Team project for Graduate software engineering course Enterprise Distributed Systems.
The goal is to build a distributed enterprise web application which enables the user not only to search for Cars, Hotels and Flights and make a booking but also login/signup along with editing user preferences and viewing travel history. As well as create a Admin side which can be used to add/edit/delete Flights, Cars and Hotels and also be able to delete the user and view the analytics/statistics.
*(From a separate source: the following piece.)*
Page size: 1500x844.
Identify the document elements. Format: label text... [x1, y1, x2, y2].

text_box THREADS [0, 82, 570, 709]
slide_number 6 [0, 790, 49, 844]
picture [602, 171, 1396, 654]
We were tasked with this project requirement so that we can learn and develop enterprise MERN stack applications with the use of distributed publish-subscribe messaging system like Apache Kafka along with a variety of other technologies like Elasticsearch, redis, mocha, etc.
Area | Technology |
---|---|
Front-End | React, Redux, React Router, Bootstrap, HTML5, CSS3, Javascript ( ES6 ) |
Analytics Graphs | D3.js |
Message-oriented middleware | Apache Kafka |
Authentication Middleware | Passport.js |
Back-End | Express, Node.js |
In-Memory Caching / Datastore | Redis |
Search and Analytics Engine | Elasticsearch |
API Testing | Mocha, Postman |
Performance Testing | JMeter |
Database | MySQL (Google Cloud Platform), MongoDB (Mongo Atlas on AWS) |
Deployment | Google Compute Engine |
Tables with large amount of data and which doesn't need transaction support in mongodb, flight car hotel Tables with critical data and information that needs transaction support in mysql, like booking details, payment details and user info
Database design and the data was critical for the project so To maintain consistency within team we deployed both our db on cloud. Also we used mongoose npm module, which is a wrapper for mongodb for creating structure of documents in a collection so that well defined data is inserted which helps in searching.
We used database pl stored procedure for our booking and payment functionality so that we can provide transaction support and if anything goes wrong in between then we can roll back to a point where the database is in a consistent state.
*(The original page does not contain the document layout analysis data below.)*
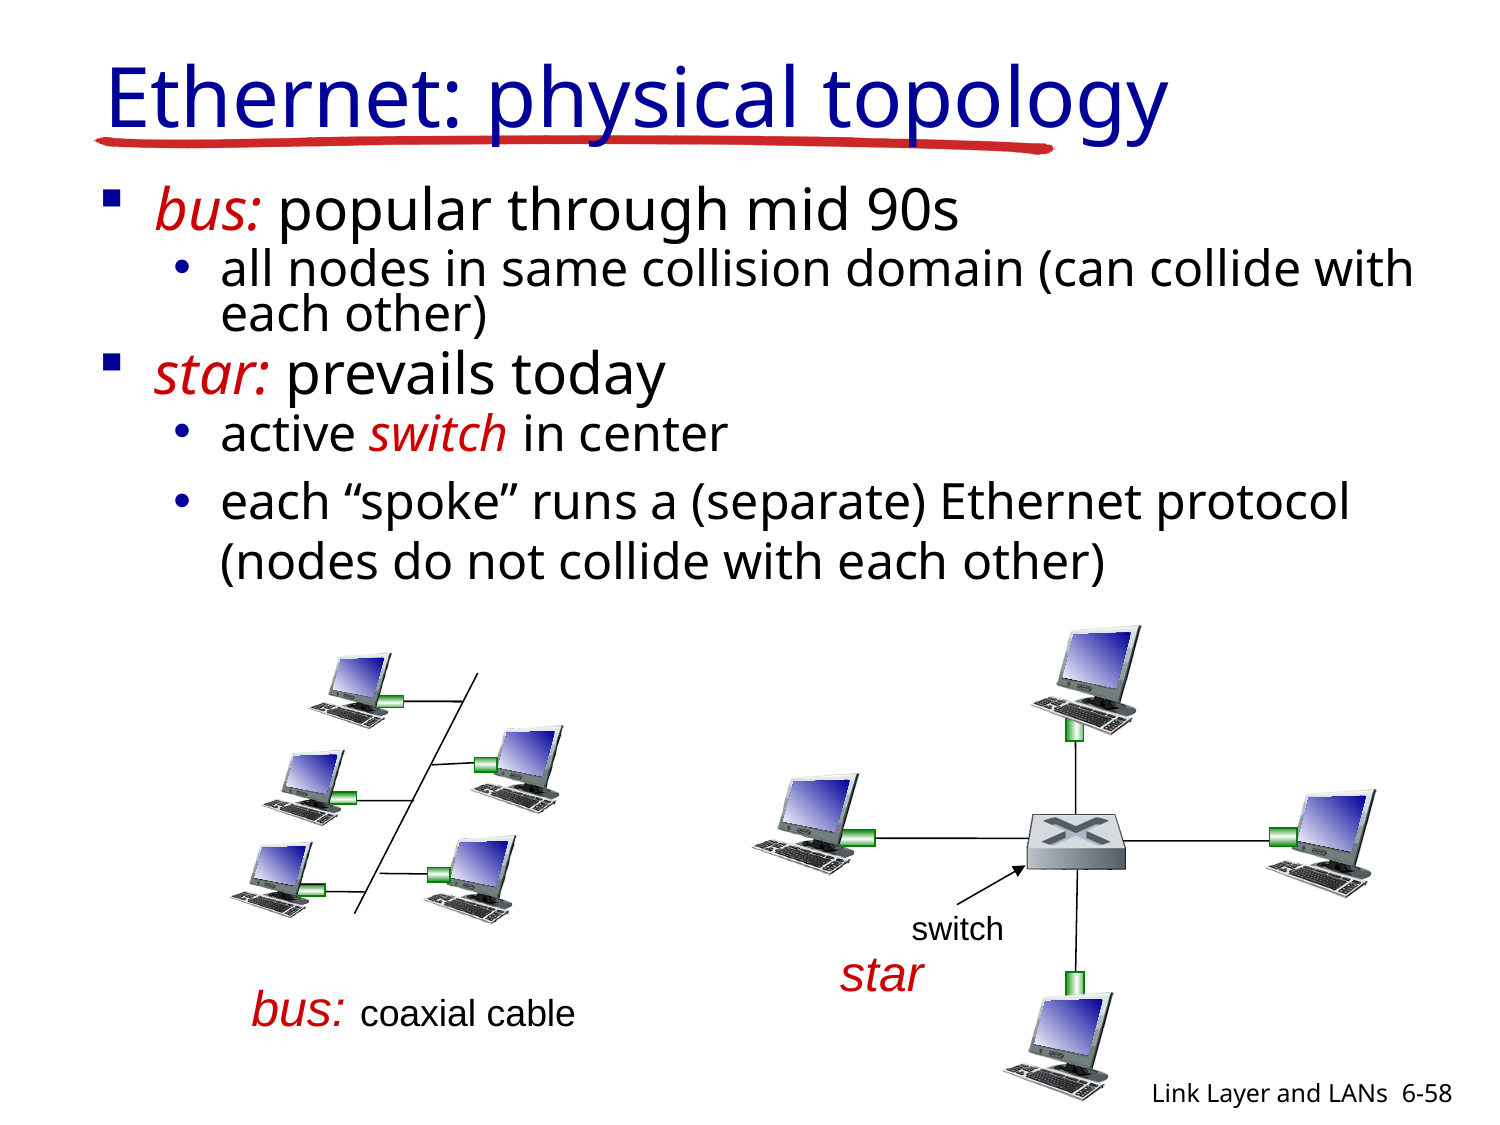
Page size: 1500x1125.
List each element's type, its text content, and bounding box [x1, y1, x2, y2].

footer Link Layer and LANs [1120, 1069, 1404, 1110]
text_box bus: coaxial cable [236, 969, 591, 1044]
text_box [288, 649, 404, 736]
title Ethernet: physical topology [89, 0, 1365, 181]
text_box star [825, 933, 939, 1009]
text_box switch [896, 899, 1020, 955]
picture [90, 130, 1066, 160]
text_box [241, 746, 357, 832]
picture [1025, 813, 1126, 871]
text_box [448, 721, 566, 821]
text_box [209, 837, 326, 924]
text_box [1237, 783, 1379, 906]
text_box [974, 971, 1116, 1110]
slide_number 6-58 [1387, 1069, 1478, 1115]
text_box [724, 768, 876, 883]
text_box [1003, 620, 1144, 743]
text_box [401, 831, 519, 931]
text_box [956, 865, 1021, 905]
list bus: popular through mid 90s all nodes in same collision domain (can collide with each other) star: prevails today active switch in center each “spoke” runs a (separate) Ethernet protocol (nodes do not collide with each other) [83, 181, 1445, 583]
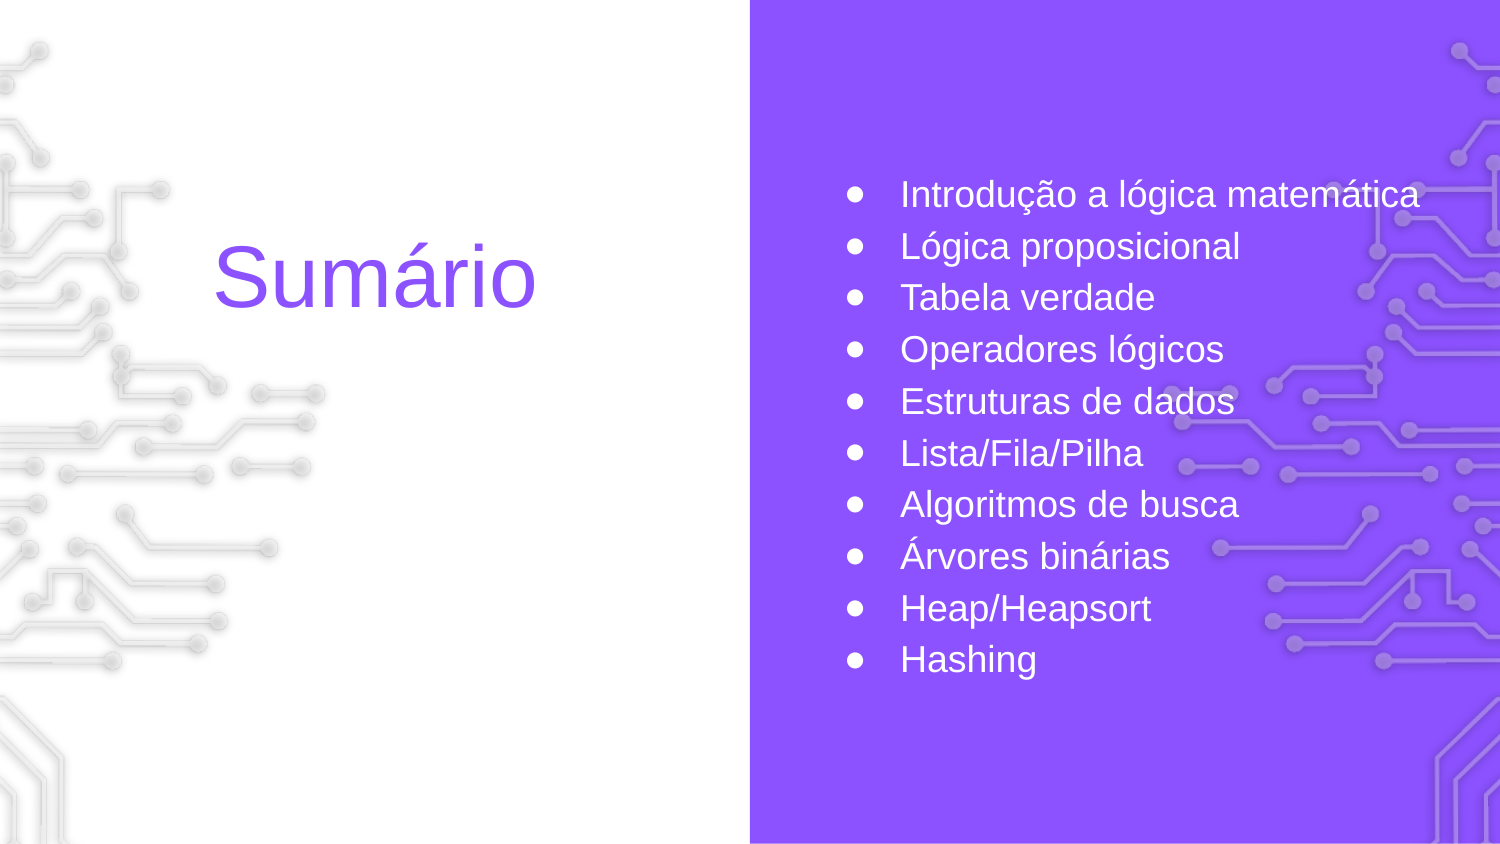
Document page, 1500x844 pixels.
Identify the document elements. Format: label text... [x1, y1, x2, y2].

This Performance comparison graph for four criterias
- Without kafka, connection pooling or redis
- With kafka but no connection pooling and redis.
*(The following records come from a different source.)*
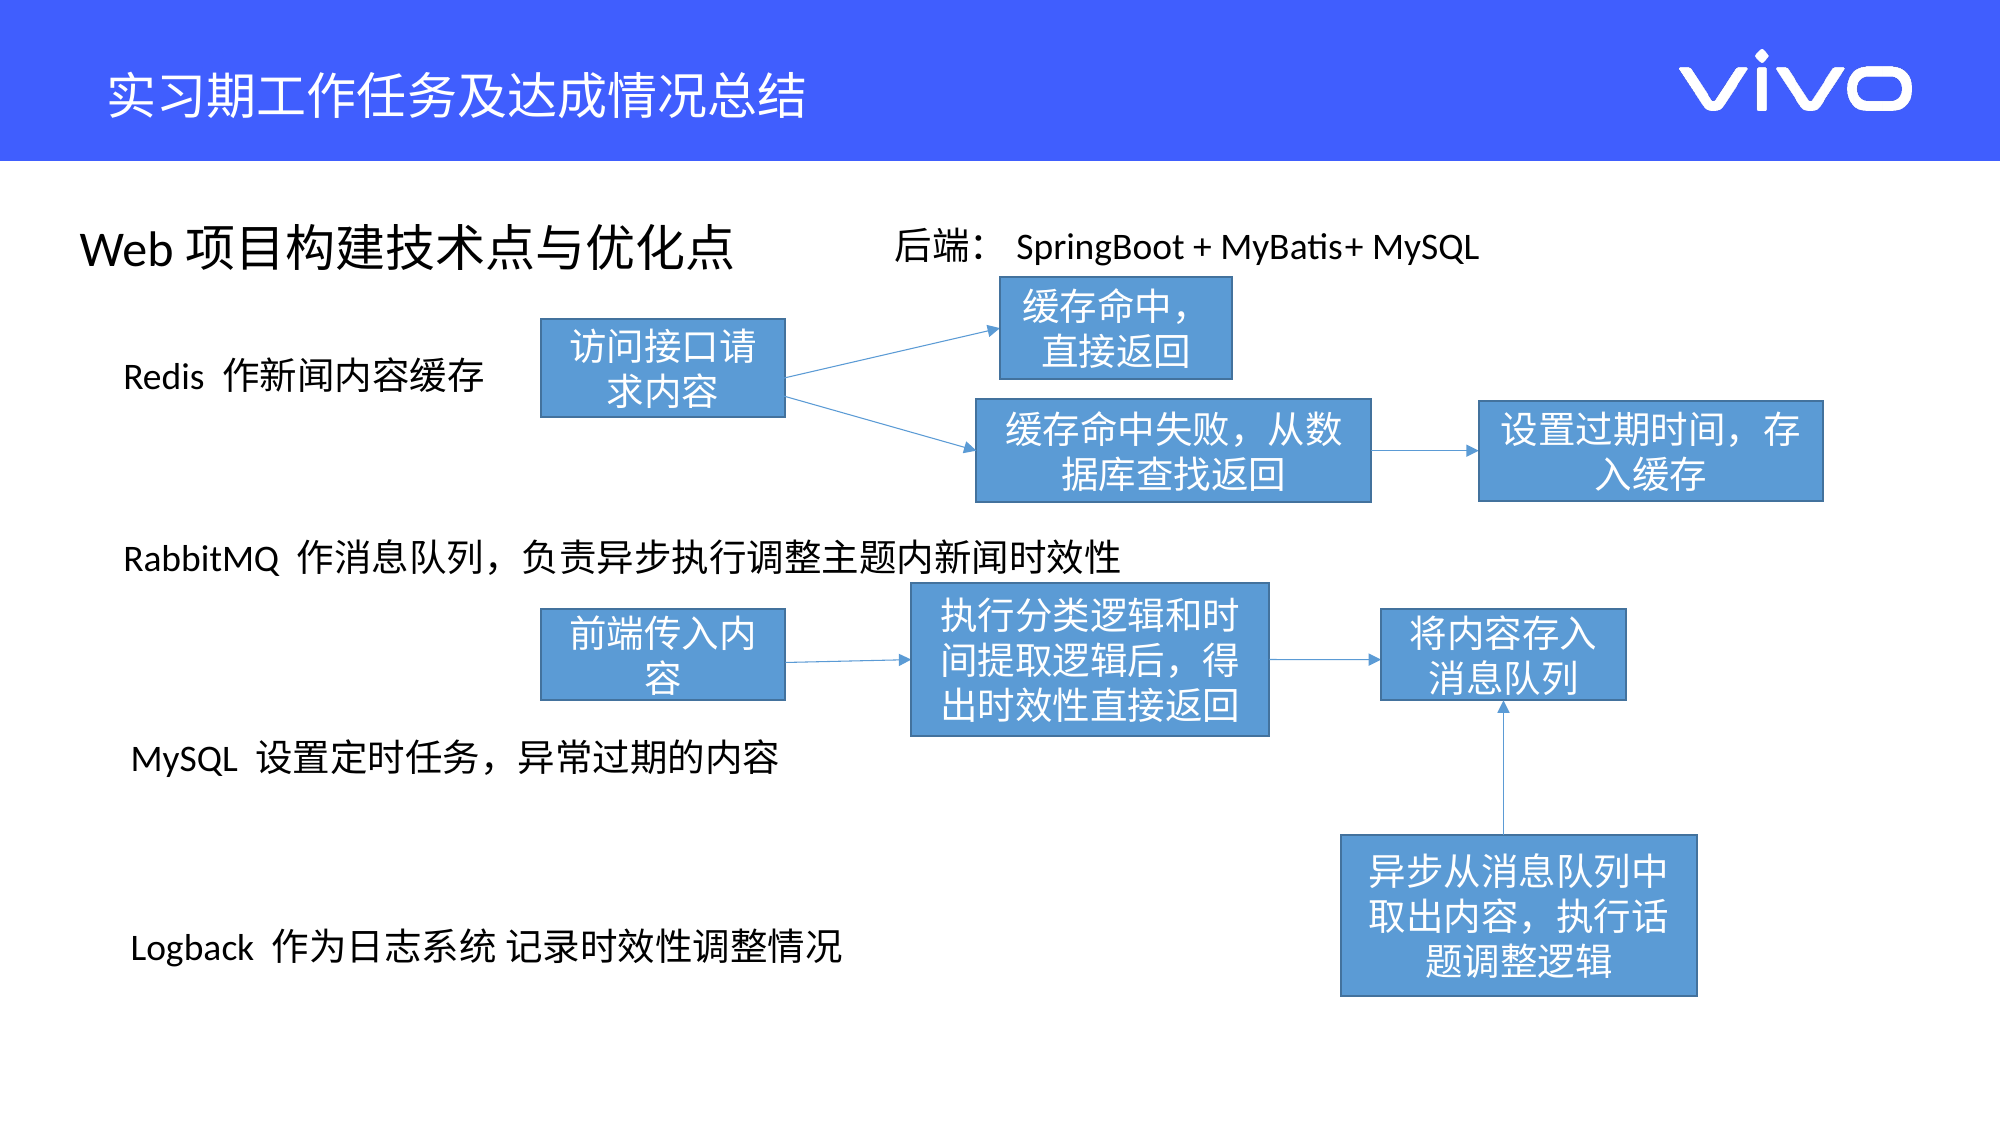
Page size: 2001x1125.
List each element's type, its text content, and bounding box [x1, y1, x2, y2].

text_box 执行分类逻辑和时间提取逻辑后，得出时效性直接返回 [910, 582, 1270, 737]
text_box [783, 328, 1000, 378]
text_box Web项目构建技术点与优化点 [64, 209, 820, 284]
text_box 设置过期时间，存入缓存 [1478, 400, 1824, 502]
text_box 缓存命中，直接返回 [999, 276, 1233, 380]
text_box Redis 作新闻内容缓存 [108, 345, 540, 405]
text_box 后端：SpringBoot + MyBatis + MySQL [880, 214, 1658, 275]
text_box 缓存命中失败，从数据库查找返回 [975, 398, 1372, 503]
text_box MySQL 设置定时任务，异常过期的内容 [115, 726, 1186, 786]
text_box Logback 作为日志系统 记录时效性调整情况 [115, 915, 1186, 976]
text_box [784, 396, 977, 451]
picture [0, 0, 2000, 161]
text_box RabbitMQ 作消息队列，负责异步执行调整主题内新闻时效性 [108, 526, 1179, 587]
text_box 异步从消息队列中取出内容，执行话题调整逻辑 [1340, 834, 1698, 997]
text_box 访问接口请求内容 [540, 318, 786, 418]
text_box 将内容存入消息队列 [1380, 608, 1627, 701]
text_box 前端传入内容 [540, 608, 786, 701]
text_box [785, 659, 912, 663]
- With kafka and connection pooling but no redis.
- With kafka, connection pooling and redis.
We believe that this graph is a very realistic representation of how the application would perform when deployed on a Enterprise level because as explained earlier we deployed our db on cloud , so this graph also includes the network latency.
We tested the performance of api called list cars which serves the functionality of getting all cars from our mongodb for the specific city and for each of these cars makes a search in mysql database to verify from booking table that the car is available on those dates.
With kafka we can see the response time is very high.
In our kafka implementation strategy we tried to minimize the bottleneck for performance, so we had two topics for each api , one for request and other for response so there where multiple consumers listening to these topics simultaneously for request and response instead of single consumer with single topic serving all the requests serially eventually resulting into dropping of messages.
Our approach to redis implementation was simple and effective. We used it at places which were database and read intensive like flight search car search. So when a user searches for a listing we create a search string with all criterias for search and use it for listing which is very similar to how kayak does it.we use this search string as key to store entries in redis. So when a user searches for a listing with a search string we see if the search exist in redis, if it does then use it else send a message over kafka, get data from db, set it in the cache and show it to user. Here the user will get the data from cache on subsequent search. On our exploration for redis features we found that we can invalidate the cache after a fixed timeout, so we included that feature and set a time out of 3 sec. Also we invalidate cache entries when user adds a listing so that latest data is available for user. This boosted the application performance so much that i have even seen response times of 1ms. So in a hypothetical situation, when 1000 users search for a car in the same city for same from to date within a frame of 3 sec, they will get the response in 1ms. Average response time falls to 980ms from 11000 ms. Also we used hset instead of set which increases performance of redis by indexing.